Blockbuster Arizona immigration law exposé sure to fuel anti-NPR campaign

NPR’s blockbuster investigative report exposing the private prison industry’s role in writing and bankrolling the “lock ’em up” Arizona immigration law that passed earlier this year is sure to fuel cries rising against NPR on the right led nationally by FOX News and here in Colorado by GOP Congressman Doug Lamborn.

This summer Lamborn introduced legislation to strip public journalism, including NPR and PBS, of taxpayer support, and now, in the wake of the FOX move against NPR, Lamborn is forthright about doing so for ideological reasons.

“PBS is a friend and protector of liberal issues and political correctness at the expense of free speech,” he wrote to supporters last week.

Now that NPR has attacked a sacred cow of the Colorado right in uncovering the messy corrupt details behind Arizona’s controversial SB 1070, Lamborn is sure to get increased support on the ground. The story is as chilling as it is unsurprising. The lead:

Last year, two men showed up in Benson, Ariz., a small desert town 60 miles from the Mexico border, offering a deal.

Glenn Nichols, the Benson city manager, remembers the pitch.

“The gentleman that’s the main thrust of this thing has a huge turquoise ring on his finger,” Nichols said. “He’s a great big huge guy and I equated him to a car salesman.”

What he was selling was a prison for women and children who were illegal immigrants.

“They talk [about] how positive this was going to be for the community,” Nichols said, “the amount of money that we would realize from each prisoner on a daily rate.”

But Nichols wasn’t buying.

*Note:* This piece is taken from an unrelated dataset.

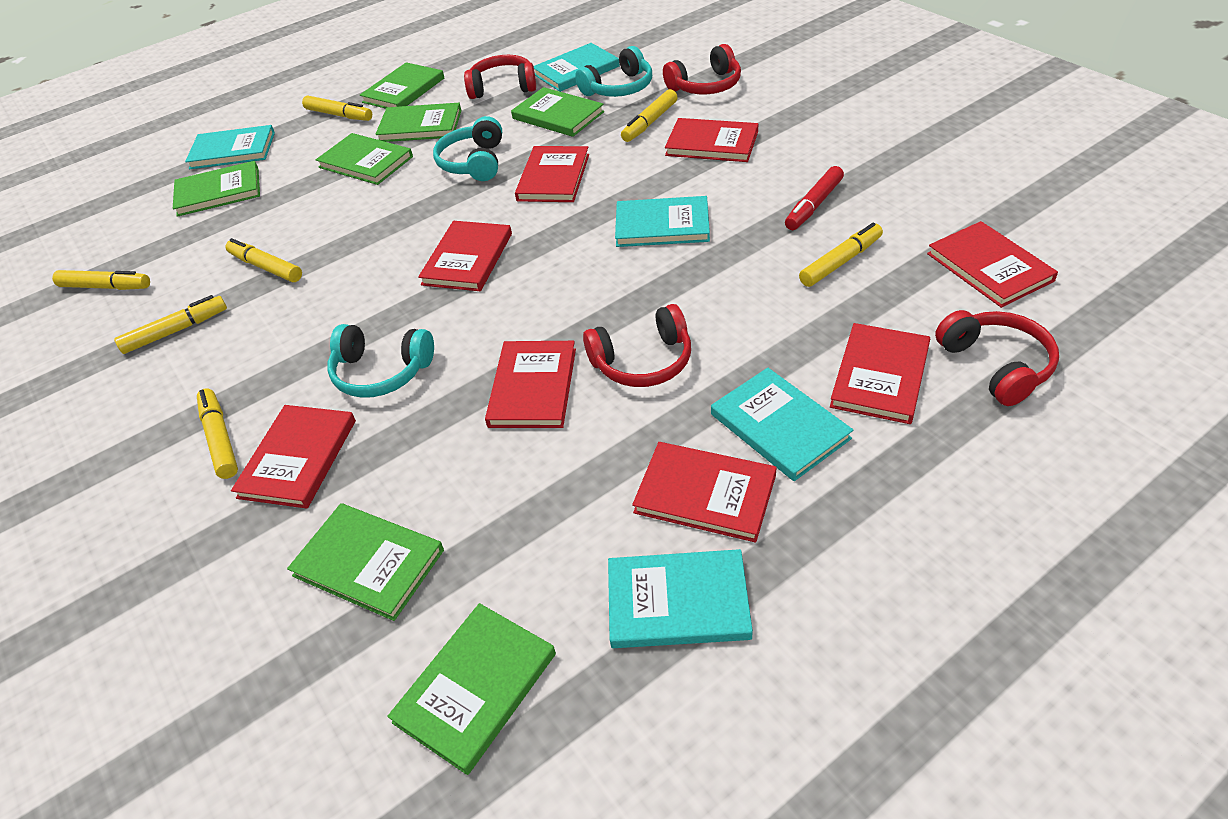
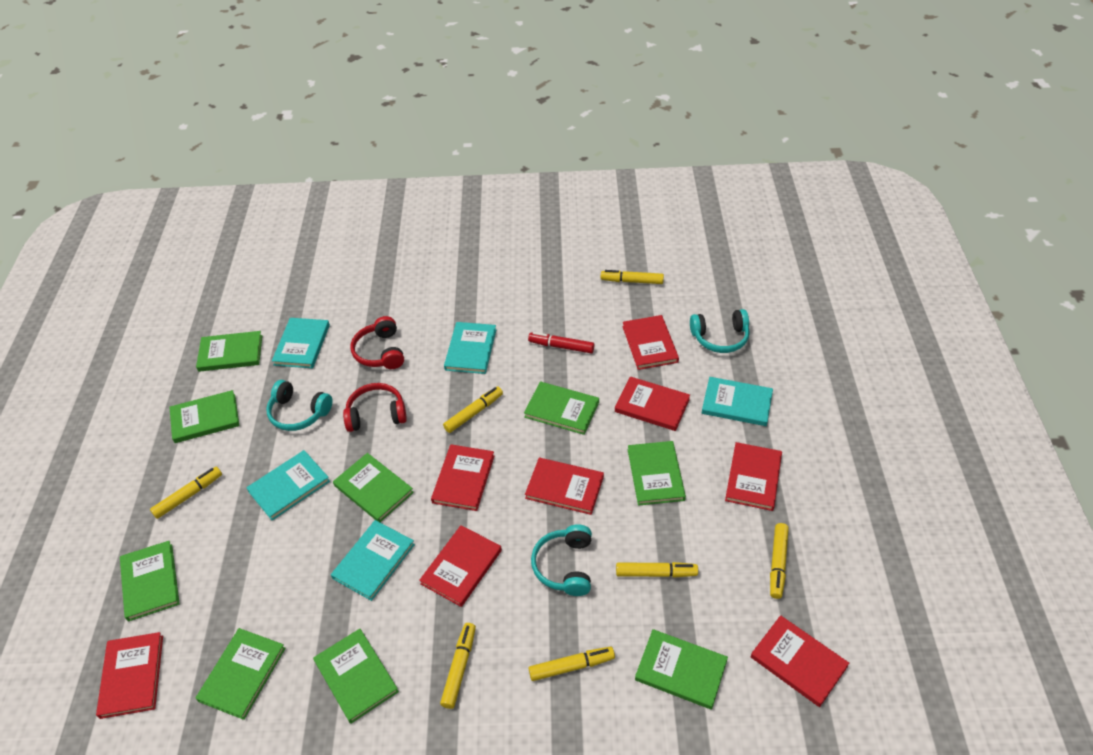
green book: 7 -> 9
red headphones: 4 -> 2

He asked them how would they possibly keep a prison full for years — decades even — with illegal immigrants?

“They talked like they didn’t have any doubt they could fill it,” Nichols said.

That’s because prison companies like this one had a plan — a new business model to lock up illegal immigrants. And the plan became Arizona’s immigration law.

GOP state lawmakers here have made a show in the months since the Arizona law passed of supporting it and planning to introduce similar legislation here during the next legislative session. Seven Republican lawmakers made a highly publicized trek to Phoenix in August to “refine our understanding and fortify our resolve,” as state Sen. Kevin Lundberg, R-Berthoud, told the Denver Post. “What you gain from a meeting like this is a lot of the details and the particulars,” he said.

Lunberg was joined on the fact-finding fortifying mission by State Sen. Dave Schultheis, Senate candidate Kent Lambert, Rep. Randy Baumgardner and House candidates Janak Joshi, Ray Scott and Chris Holbert.

Either Lundberg and company didn’t get the details NPR got, which is a problem, or they did, which is also a problem.